Re: Social - adjective used to be associated with diseases
>I grew up in a place where "sharing" was taught in schools as a virtue.
It still is. However, we still have semantic errors which mislead people. I don't "have the internet on my iphone," I do allow random people on the internet to send stuff to a computer I neither really control nor understand but to which I trust an awful lot of personal information. I do not "have" this app, I HAVE installed a random bit of code, from people I don't know, with whom I have no discernible relationship, on a computer with lots of personal data on it.
Its good that people share these stories. The more publicity this sort of thing gets, the more people understand that the more (even transient) information (such as whereabouts) is stored and shared with code of unknown origin, strangers, government, corporations, cloud storage organisations, the more dangerous it is to you personally. Stop contributing to these infrastructures.
My take on the matter is simply don't do it. Don't bother trying to secure a zillion and one apps, just stop sharing where you run, cycle, walk, what you had for lunch and where it was. No-one needs to know that. My weather app doesn't need my location. I can use privacy mode in the browser and give it a postcode of a major town nearby - it doesn't need to know I'm down at the bottom of my garden. That URL gets stored in the local history, not synced up to some cloud, not even for Firefox.
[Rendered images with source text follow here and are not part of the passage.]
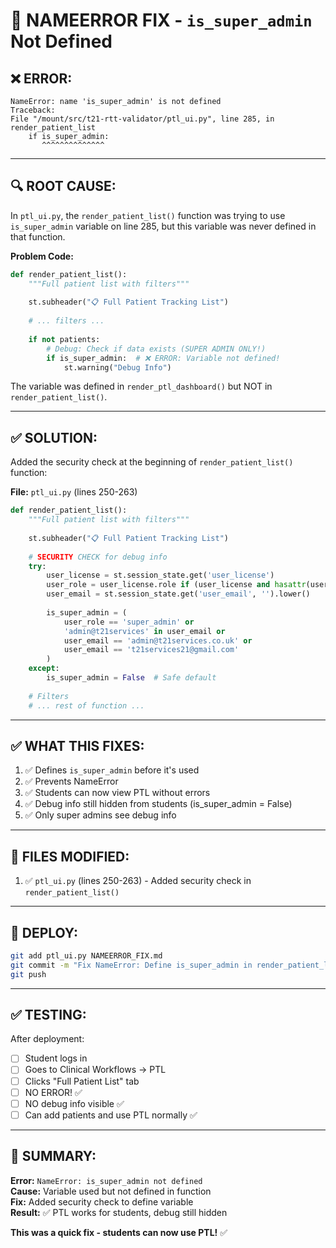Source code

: # 🚨 **NAMEERROR FIX - `is_super_admin` Not Defined**

## **❌ ERROR:**

```
NameError: name 'is_super_admin' is not defined
Traceback:
File "/mount/src/t21-rtt-validator/ptl_ui.py", line 285, in render_patient_list
    if is_super_admin:
       ^^^^^^^^^^^^^^
```

---

## **🔍 ROOT CAUSE:**

In `ptl_ui.py`, the `render_patient_list()` function was trying to use `is_super_admin` variable on line 285, but this variable was never defined in that function.

**Problem Code:**
```python
def render_patient_list():
    """Full patient list with filters"""
    
    st.subheader("📋 Full Patient Tracking List")
    
    # ... filters ...
    
    if not patients:
        # Debug: Check if data exists (SUPER ADMIN ONLY!)
        if is_super_admin:  # ❌ ERROR: Variable not defined!
            st.warning("Debug Info")
```

The variable was defined in `render_ptl_dashboard()` but NOT in `render_patient_list()`.

---

## **✅ SOLUTION:**

Added the security check at the beginning of `render_patient_list()` function:

**File:** `ptl_ui.py` (lines 250-263)

```python
def render_patient_list():
    """Full patient list with filters"""
    
    st.subheader("📋 Full Patient Tracking List")
    
    # SECURITY CHECK for debug info
    try:
        user_license = st.session_state.get('user_license')
        user_role = user_license.role if (user_license and hasattr(user_license, 'role')) else 'student'
        user_email = st.session_state.get('user_email', '').lower()
        
        is_super_admin = (
            user_role == 'super_admin' or 
            'admin@t21services' in user_email or
            user_email == 'admin@t21services.co.uk' or
            user_email == 't21services21@gmail.com'
        )
    except:
        is_super_admin = False  # Safe default
    
    # Filters
    # ... rest of function ...
```

---

## **✅ WHAT THIS FIXES:**

1. ✅ Defines `is_super_admin` before it's used
2. ✅ Prevents NameError
3. ✅ Students can now view PTL without errors
4. ✅ Debug info still hidden from students (is_super_admin = False)
5. ✅ Only super admins see debug info

---

## **📁 FILES MODIFIED:**

1. ✅ `ptl_ui.py` (lines 250-263) - Added security check in `render_patient_list()`

---

## **🚀 DEPLOY:**

```bash
git add ptl_ui.py NAMEERROR_FIX.md
git commit -m "Fix NameError: Define is_super_admin in render_patient_list()"
git push
```

---

## **✅ TESTING:**

After deployment:
- [ ] Student logs in
- [ ] Goes to Clinical Workflows → PTL
- [ ] Clicks "Full Patient List" tab
- [ ] NO ERROR! ✅
- [ ] NO debug info visible ✅
- [ ] Can add patients and use PTL normally ✅

---

## **🎯 SUMMARY:**

**Error:** `NameError: is_super_admin not defined`  
**Cause:** Variable used but not defined in function  
**Fix:** Added security check to define variable  
**Result:** ✅ PTL works for students, debug still hidden  

**This was a quick fix - students can now use PTL!** ✅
Give me rsync over ssh over a vpn to my machine at home for "cloud," and I'll be happy. OneDrive I do not want even if it did have unlimited free storage. Application-level clouds are even worse. Per-application storage protocols? No thanks.
If I want to socialise and share with friends, I'll schedule some time to be with them. "You're my friend, but I'm only going to broadcast my information to you, not spend time listening to you" doesn't cut it, not even if the broadcast is two-way. Why have have something as inhuman as a computer mediate social activity? Go back to the clubhouse or pub or invite people home and regale them of stories of the close calls you had with a bus on your bike ride. That is how you build friendships - not by clicking "like" or sending them GPS coordinates of where you ride or where you had lunch.
Stop sharing with corporates, software and devices and start sharing directly with people you know. That is how you develop appropriate trust boundaries.